TO DO — If a line includes the word "wall", it belongs in the count; state the total for the data below and add nothing.

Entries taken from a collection
········
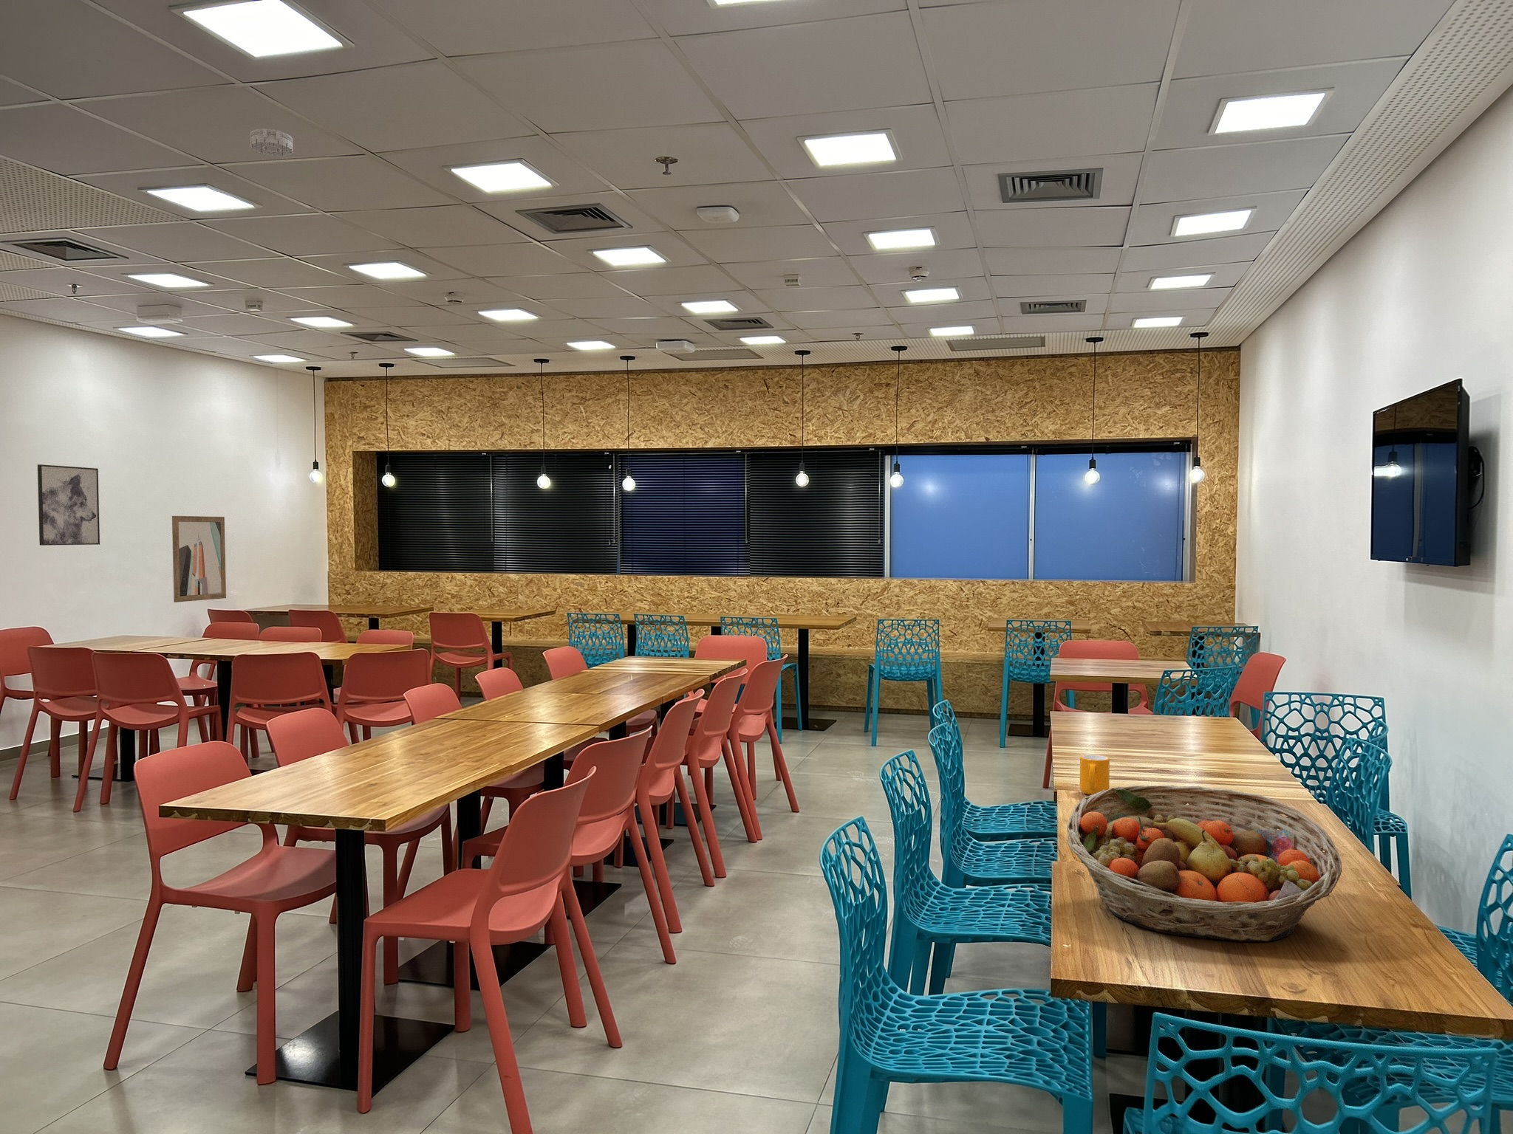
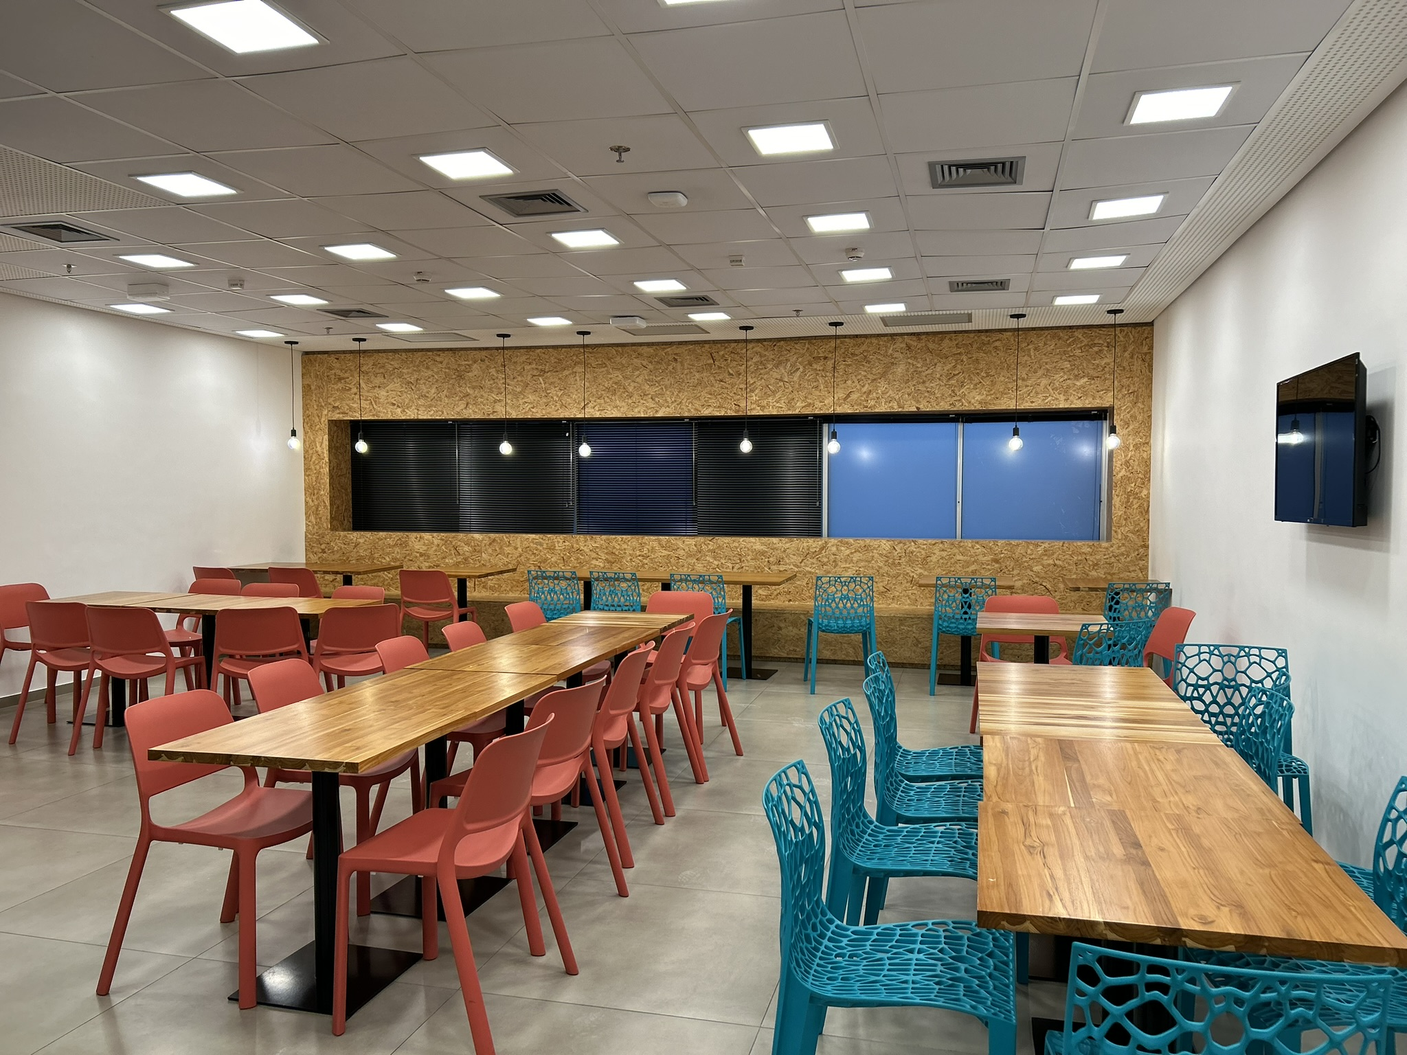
- wall art [37,463,100,547]
- fruit basket [1066,785,1343,942]
- mug [1079,754,1110,796]
- smoke detector [250,127,293,156]
- wall art [172,516,226,603]
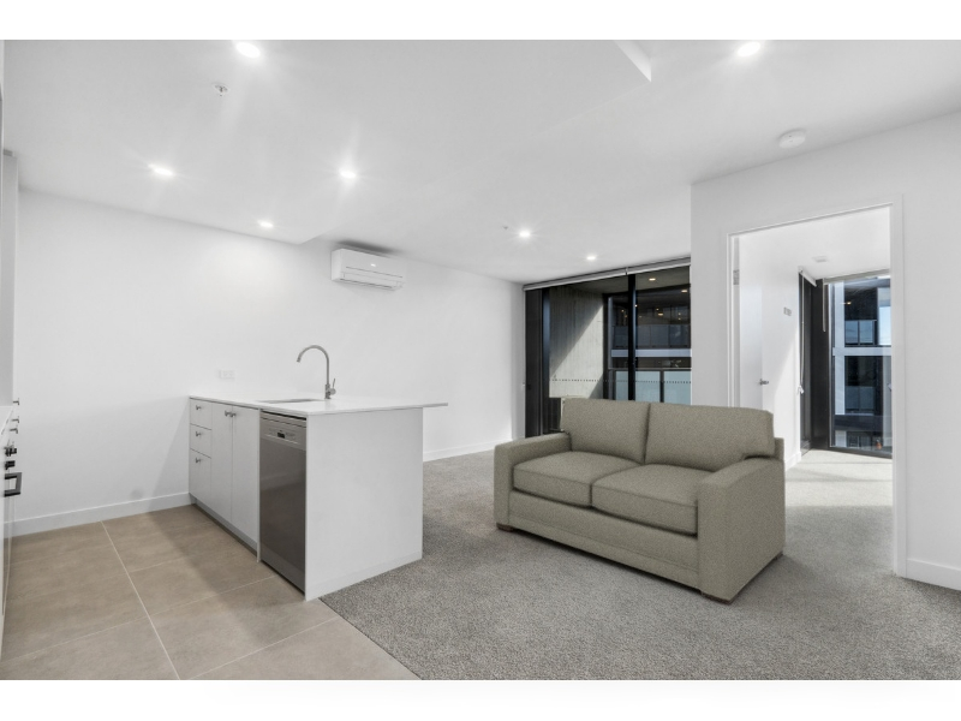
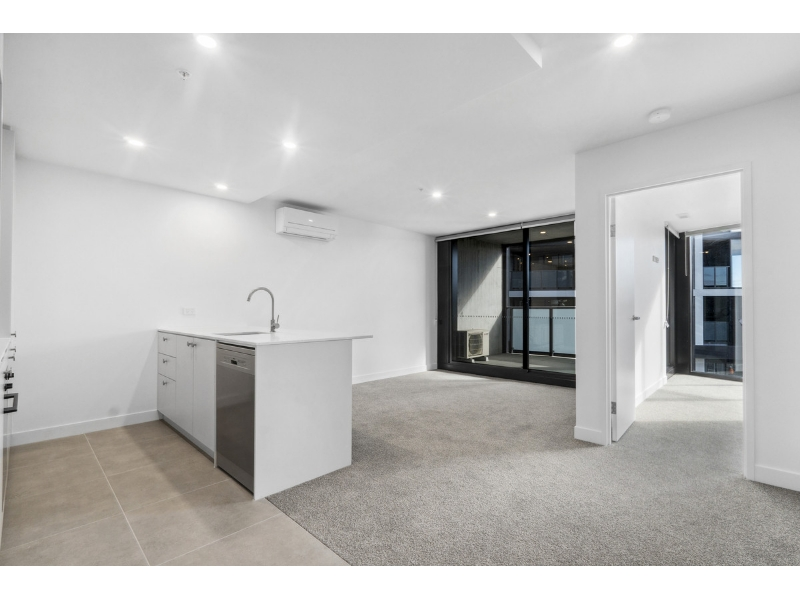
- sofa [493,397,787,606]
········
YOUR RESPONSE — 2